Welcome to InfoDev Uni. This is a practical learning space for technical writers who want to go beyond documentation and understand the technologies behind it.

This is not theory-heavy. The goal is simple:
Learn just enough to work confidently with developers, tools, and modern documentation systems.


Languages

These are the core languages every modern technical writer should be comfortable with.

Markdown

Markdown is the most widely used writing format in developer ecosystems.

Why it matters:

  • Used in GitHub, docs-as-code, README files
  • Simple syntax, easy to learn
  • Converts easily to HTML, PDF, and other formats

What to learn:

  • Headings, lists, tables
  • Code blocks
  • Links and images

Practice: Write your own README for a project.


HTML

HTML is the backbone of all web documentation.

Why it matters:

  • Helps you debug formatting issues
  • Required for advanced customization

What to learn:

  • Basic tags: div, span, a, img
  • Structure: header, body, sections
  • Semantic HTML

Practice: Inspect any website and try to understand its structure.


AsciiDoc

AsciiDoc is used in enterprise documentation.

Why it matters:

  • More powerful than Markdown
  • Used in tools like Antora

What to learn:

  • Attributes
  • Includes
  • Admonitions (notes, warnings)

XML

XML is still widely used in structured documentation.

Why it matters:

  • Required for DITA
  • Used in legacy systems

What to learn:

  • Tags and attributes
  • Schema and validation
  • Well-formed vs valid XML

ReStructuredText (ReST)

Used in Python documentation ecosystems.

Why it matters:

  • Used with Sphinx
  • Common in open-source projects

What to learn:

  • Directives
  • Roles
  • Table formatting

YAML

YAML is used for configuration.

Why it matters:

  • Used in Jekyll, CI/CD pipelines, APIs
  • Controls how systems behave

What to learn:

  • Indentation rules
  • Key-value structure
  • Lists and nesting

Go (Golang)

You don’t need to master it, just understand basics.

Why it matters:

  • Many modern tools are built in Go
  • Helps in reading CLI tool logic

What to learn:

  • Basic syntax
  • Functions
  • Structs

SQL

SQL helps you work with data.

Why it matters:

  • Useful for analytics documentation
  • Helps understand backend systems

What to learn:

  • SELECT queries
  • JOINs
  • Filtering and aggregation

Python

Python is the most useful scripting language for technical writers.

Why it matters:

  • Automate documentation tasks
  • Work with APIs and data

What to learn:

  • Basics: variables, loops, functions
  • File handling
  • API calls

JavaScript (JS)

Useful for modern documentation sites.

Why it matters:

  • Used in interactive docs
  • Needed for frontend-heavy docs

What to learn:

  • Basics: variables, functions
  • DOM manipulation
  • JSON handling

Concepts

These are core frameworks and approaches every technical writer should understand.

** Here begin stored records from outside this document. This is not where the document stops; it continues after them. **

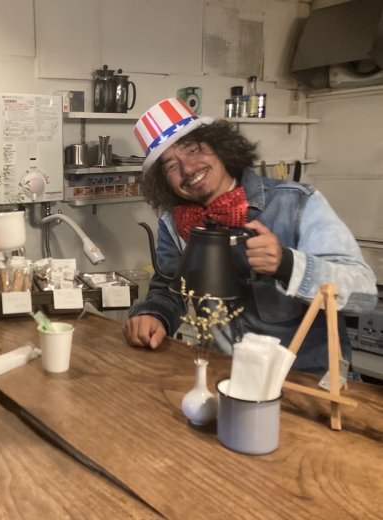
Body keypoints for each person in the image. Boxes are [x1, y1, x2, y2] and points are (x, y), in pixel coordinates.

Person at [123, 97, 377, 374]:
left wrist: (288, 265)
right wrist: (154, 314)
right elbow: (170, 289)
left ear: (218, 145)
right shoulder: (174, 224)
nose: (188, 168)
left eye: (193, 150)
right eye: (171, 166)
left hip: (306, 382)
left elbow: (364, 295)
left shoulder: (297, 203)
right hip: (224, 378)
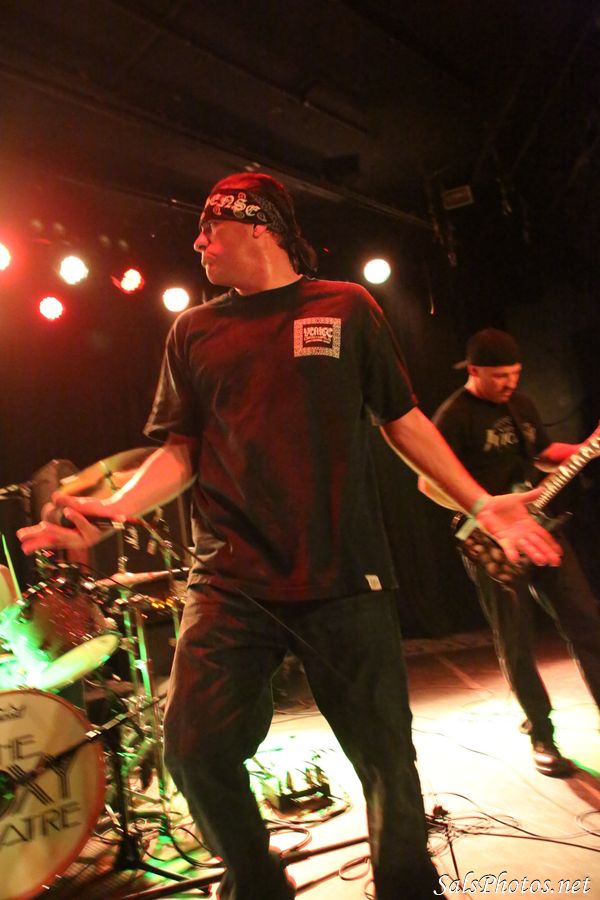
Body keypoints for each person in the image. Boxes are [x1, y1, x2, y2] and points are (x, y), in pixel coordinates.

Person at [18, 176, 562, 900]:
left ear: (258, 225)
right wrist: (114, 509)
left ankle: (405, 886)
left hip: (345, 575)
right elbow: (181, 452)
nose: (197, 242)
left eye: (210, 227)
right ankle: (257, 884)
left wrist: (483, 503)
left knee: (387, 764)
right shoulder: (193, 331)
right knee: (194, 750)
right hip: (231, 580)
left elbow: (401, 421)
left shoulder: (347, 307)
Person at [419, 328, 600, 777]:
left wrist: (586, 449)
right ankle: (541, 733)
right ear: (474, 371)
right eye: (500, 375)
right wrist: (484, 509)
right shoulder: (454, 415)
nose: (510, 383)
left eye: (515, 373)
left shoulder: (521, 405)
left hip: (536, 528)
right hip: (489, 538)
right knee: (516, 641)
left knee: (587, 620)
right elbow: (428, 483)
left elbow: (543, 454)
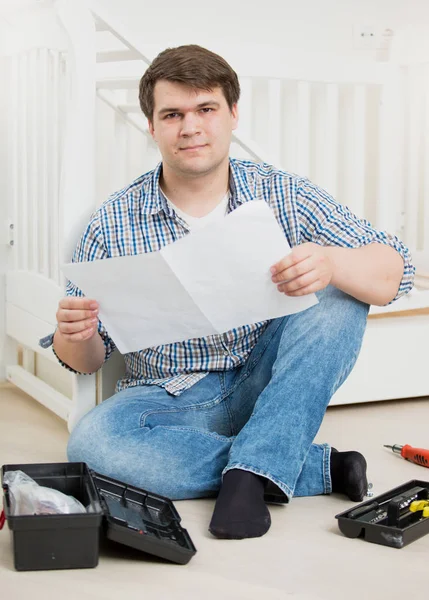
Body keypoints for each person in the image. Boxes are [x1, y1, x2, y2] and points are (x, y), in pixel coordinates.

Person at [42, 45, 414, 540]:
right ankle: (307, 466)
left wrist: (330, 262)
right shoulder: (111, 222)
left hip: (268, 381)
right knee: (91, 446)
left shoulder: (285, 194)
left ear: (233, 114)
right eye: (172, 114)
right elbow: (86, 360)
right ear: (152, 127)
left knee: (340, 292)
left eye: (206, 110)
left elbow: (395, 270)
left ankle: (248, 474)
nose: (190, 127)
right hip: (170, 398)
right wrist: (75, 333)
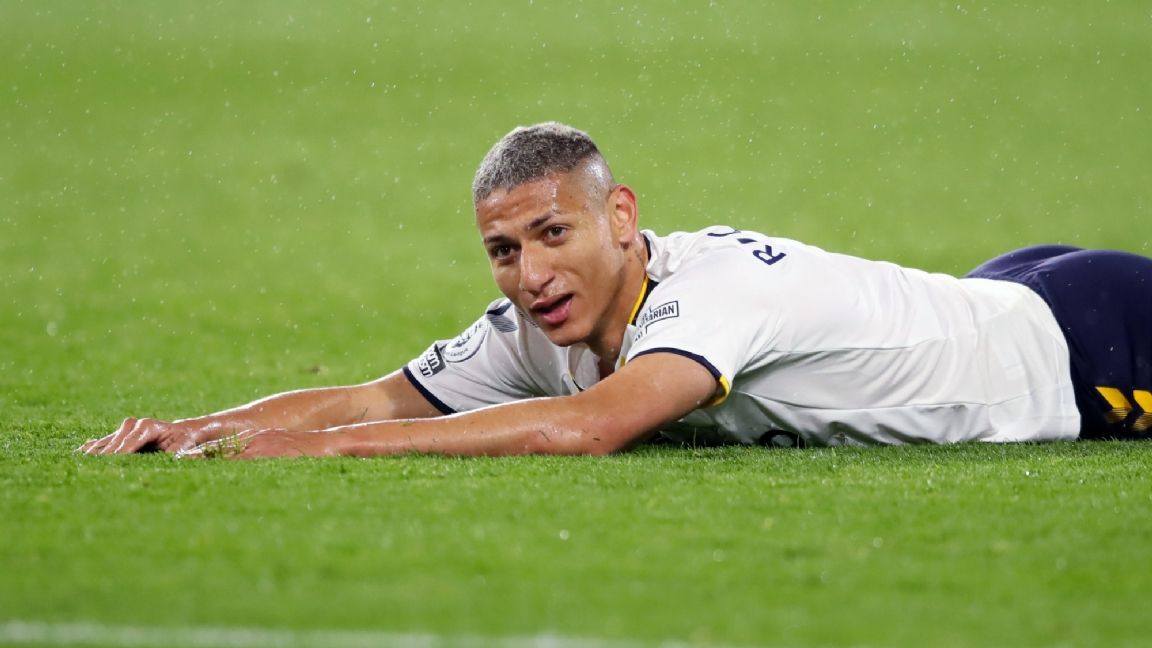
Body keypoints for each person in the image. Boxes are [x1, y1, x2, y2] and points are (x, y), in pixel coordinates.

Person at [80, 122, 1152, 459]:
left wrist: (320, 454)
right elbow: (375, 395)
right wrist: (196, 429)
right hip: (989, 295)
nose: (531, 275)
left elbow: (589, 427)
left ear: (622, 220)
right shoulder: (540, 321)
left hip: (1088, 349)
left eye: (554, 234)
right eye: (504, 250)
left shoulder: (708, 295)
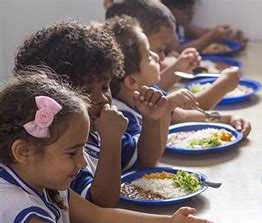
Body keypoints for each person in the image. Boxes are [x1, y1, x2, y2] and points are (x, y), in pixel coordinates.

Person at [0, 71, 218, 223]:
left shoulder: (44, 184)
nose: (82, 162)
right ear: (23, 152)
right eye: (72, 153)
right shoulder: (17, 206)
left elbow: (100, 219)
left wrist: (169, 222)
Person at [13, 20, 197, 209]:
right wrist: (111, 141)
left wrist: (151, 118)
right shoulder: (61, 150)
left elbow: (145, 161)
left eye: (105, 86)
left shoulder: (95, 130)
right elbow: (103, 204)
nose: (102, 98)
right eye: (85, 91)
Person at [104, 15, 251, 142]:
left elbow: (185, 116)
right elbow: (146, 158)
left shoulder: (150, 91)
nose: (158, 57)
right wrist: (223, 85)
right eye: (149, 56)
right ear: (132, 81)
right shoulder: (122, 117)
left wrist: (229, 119)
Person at [105, 0, 246, 113]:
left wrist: (177, 67)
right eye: (155, 51)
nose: (161, 57)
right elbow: (187, 112)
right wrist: (224, 84)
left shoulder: (140, 87)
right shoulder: (125, 107)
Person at [161, 0, 248, 53]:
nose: (190, 12)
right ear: (167, 8)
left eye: (191, 7)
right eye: (182, 8)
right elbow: (177, 51)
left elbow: (202, 32)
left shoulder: (182, 24)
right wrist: (211, 37)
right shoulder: (164, 26)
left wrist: (231, 36)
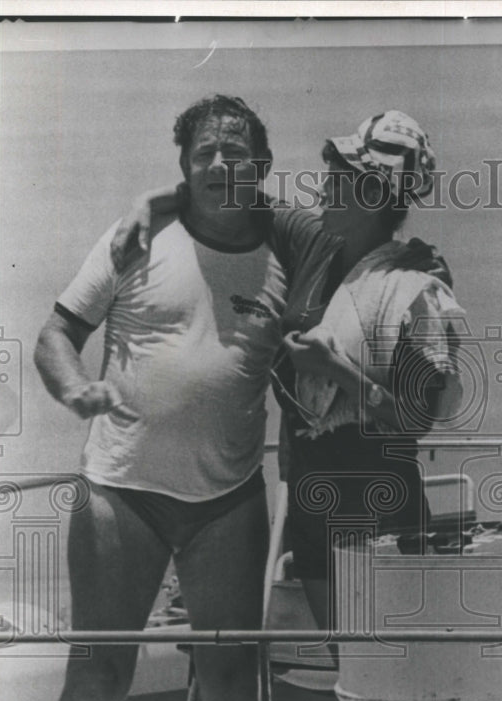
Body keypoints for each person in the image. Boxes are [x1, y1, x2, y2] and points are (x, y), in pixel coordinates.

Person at [115, 110, 465, 636]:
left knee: (384, 666)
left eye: (340, 177)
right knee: (343, 660)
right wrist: (149, 201)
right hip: (310, 492)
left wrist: (337, 369)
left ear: (373, 194)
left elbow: (416, 421)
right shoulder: (313, 244)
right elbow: (230, 190)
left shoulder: (416, 283)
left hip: (378, 493)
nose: (325, 183)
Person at [33, 95, 288, 701]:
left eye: (233, 153)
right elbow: (54, 336)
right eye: (203, 154)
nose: (217, 164)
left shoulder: (290, 251)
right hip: (123, 490)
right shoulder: (137, 237)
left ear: (261, 169)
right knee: (99, 673)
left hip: (229, 497)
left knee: (233, 677)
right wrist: (77, 389)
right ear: (184, 169)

DITA (Darwin Information Typing Architecture)

DITA is a structured documentation standard.

Why it matters:

  • Used in large enterprises
  • Enables content reuse and scalability

Key ideas:

  • Topics (concept, task, reference)
  • Maps for structure
  • Reusability using conrefs

Diátaxis Framework

Diátaxis is a modern documentation framework that helps you structure content based on user needs.

Core idea: Not all documentation is the same. Users need different types of information at different times.

The 4 Types of Documentation

1. Tutorials (Learning-oriented)

  • Step-by-step guidance
  • For beginners
  • Focus on doing, not explaining everything

Example:
“Build your first API request”


2. How-to Guides (Task-oriented)

  • Solve a specific problem
  • Assume some prior knowledge

Example:
“How to deploy your app on AWS”


3. Reference (Information-oriented)

  • Straight facts
  • No storytelling

Example:
API documentation, parameter lists


4. Explanation (Understanding-oriented)

  • Deep understanding
  • Why things work the way they do

Example:
“How REST APIs work internally”


Why Diátaxis matters

Most bad documentation mixes everything:

  • Tutorials become explanations
  • References become guides

Diátaxis fixes that by keeping content focused.


How to apply it in your work

When writing anything, ask:

  • Is the user learning?
  • Is the user solving a problem?
  • Is the user looking for facts?
  • Is the user trying to understand?

Then choose the right format.


How to Use InfoDev Uni

  • Pick one language at a time
  • Practice with real examples
  • Build small projects (docs, APIs, guides)
  • Apply Diátaxis to everything you write

Final Thought

A modern technical writer is not just a writer.

You are:

  • A translator between humans and systems
  • A systems thinker
  • A product enabler

InfoDev Uni is your foundation to become that.